The United States has an obligation to secure its southern border but shouldn't use armed soldiers as Israel does, said a leading Middle Eastern border expert this week in Tucson. Having armed soldiers guard a border where the majority of illegal border crossers are coming for jobs would be overkill, said Gideon Biger, a professor of geography and human environment at Tel Aviv University in Israel.
Israel uses its army to guard its border with the West Bank and the Gaza Strip. Israel also has multiple layers of fencing along much of those borders.
"For us, it's mainly (to guard) against terrorist attack, and there isn't any price for human life," said Biger, who was in Tucson this week. "If you spent a million dollars and you save one life of a person in Tel Aviv, it's really worthwhile. Here, it's mainly I think for economic reasons. You have to calculate if it's worthwhile."
In 2002, Biger drove along the entire Southwest border from San Diego to Brownsville to learn about the boundary as a scholar.
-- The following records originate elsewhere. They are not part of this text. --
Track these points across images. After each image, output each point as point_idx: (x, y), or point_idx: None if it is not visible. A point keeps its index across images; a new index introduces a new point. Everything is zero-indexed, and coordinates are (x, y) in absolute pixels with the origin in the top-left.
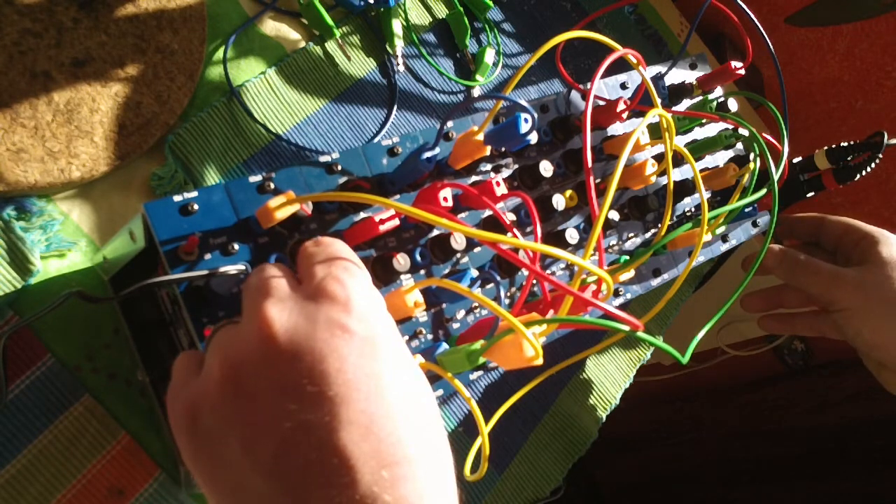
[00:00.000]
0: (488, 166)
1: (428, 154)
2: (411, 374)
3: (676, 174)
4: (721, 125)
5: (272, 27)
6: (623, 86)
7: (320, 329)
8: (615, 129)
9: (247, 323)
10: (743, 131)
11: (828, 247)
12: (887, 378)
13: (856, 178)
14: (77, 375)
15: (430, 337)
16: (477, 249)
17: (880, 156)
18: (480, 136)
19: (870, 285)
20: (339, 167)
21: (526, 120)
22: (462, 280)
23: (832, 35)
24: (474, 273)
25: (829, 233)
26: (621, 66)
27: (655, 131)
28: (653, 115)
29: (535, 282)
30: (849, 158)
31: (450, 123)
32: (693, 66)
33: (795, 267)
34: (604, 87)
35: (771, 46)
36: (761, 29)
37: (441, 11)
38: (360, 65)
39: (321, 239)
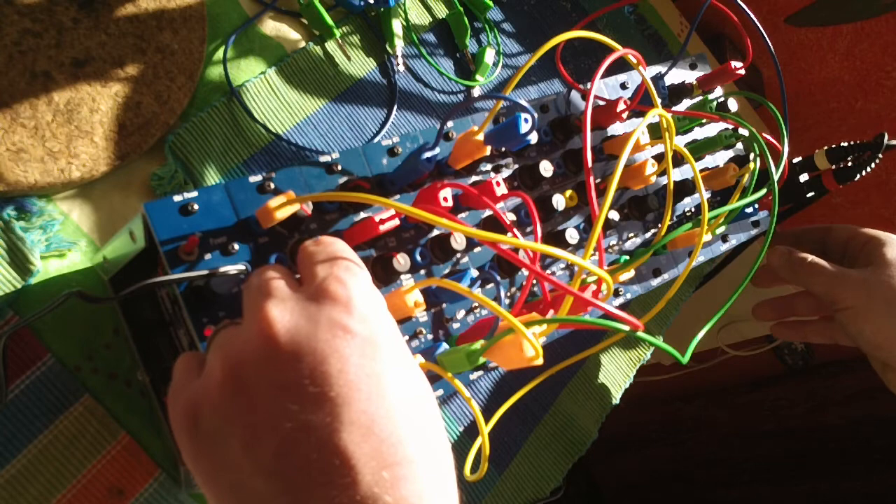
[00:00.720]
0: (488, 166)
1: (428, 154)
2: (412, 375)
3: (676, 174)
4: (721, 125)
5: (272, 27)
6: (623, 86)
7: (322, 329)
8: (615, 129)
9: (248, 323)
10: (743, 131)
11: (835, 252)
12: (891, 378)
13: (856, 178)
14: (77, 375)
15: (430, 337)
16: (477, 249)
17: (880, 156)
18: (480, 136)
19: (873, 285)
20: (339, 167)
21: (526, 120)
22: (462, 280)
23: (832, 35)
24: (474, 273)
25: (835, 238)
26: (621, 66)
27: (655, 131)
28: (653, 115)
29: (535, 282)
30: (849, 158)
31: (450, 123)
32: (693, 66)
33: (799, 266)
34: (604, 87)
35: (771, 46)
36: (761, 29)
37: (441, 11)
38: (360, 65)
39: (321, 238)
He stopped at each port of entry, crossed into Mexico and walked for miles along the fence.
He observed how illegal entrants could climb fences or walk a few miles down the line to cross more easily, he said. He met Border Patrol agents who invited him to stay with them for four days andgave him a tour of their facilities. He learned from them that once illegal entrants reach the interstate freeways, agents no longer chase them.
Former Border Patrol supervisor Dave Stoddard doesn't agree with Biger's assessments. Not everybody who crosses illegally is harmless, said Stoddard, who retired in 1996 after 27 years in the Border Patrol. A longtime advocate for bringing the Army to patrol the border, he says its presence would serve as a deterrent for Latin Americans who fear the army.
"We have thugs and criminals and vandals and we're victimized every day down here," said Stoddard, who has lived five miles north of the border between Bisbee and Sierra Vista for 18 years. "As far as this being a peaceful invasion of hard-working lettuce pickers, the Israeli professor is totally wrong on that issue."
Biger's conclusions don't come as a surprise to Kat Rod-riguez, coordinating organizer for the Coalición de Derechos Humanos, a Tucson-based human rights group. Most of the visitors her group talks with from Europe and elsewhere are shocked by the measures the United States has taken at the border, she said.
Putting the army on a border between nonwarring countries would be a horrendous idea and make no impact due to the economic push and pull that drive international migration, she said.
"It seems extremely preposterous," she said. "And, apart from that it creates an atmosphere of fear and xenophobia."
The United States' efforts to seal its borders are not novel, said Biger, a member of the Association of Border Studies. Nations in Europe, and even the European Union, are trying to prevent illegal immigrants from entering. The increase in terrorists attacks have played a role in that, he said.
The U.S.-Mexican border and Israel's borders share similar geography and economic disparities, he said.
What could the United States learn from Israel about border security? If it wants to close the border, it can do it, he said. But, as Israel has learned, it must be prepared to look for tunnels and more closely guard its legal ports of entry.
Terrorists smuggle weapons through tunnels beneath the Israeli-Gaza Strip border and from Egyptian Sinai into the Gaza Strip, he said. Terrorists have been successful between Egypt and Gaza Strip where the terrain is sandy and easy to dig. Nobody has tried digging tunnels beneath the Israeli-West Bank border because it is limestone and difficult to dig through, he said.
Even though some would like to see soldiers guarding the U.S.-Mexican border, Biger doesn't think the United States should make the switch.
"A soldier by training is very easy on his rifle," he said. "He can see every intruder as an enemy and as an enemy, he would shoot it."
Poster Comment:
An Israeli scholar opines to us about racism and border control over kill??? This is too funny - the Mexicans are only coming to the US for jobs, whereas Palestinians are all evil doers who need a 25 foot wall separating them from jobs.
Saw this article posted on an alternate political discussion site.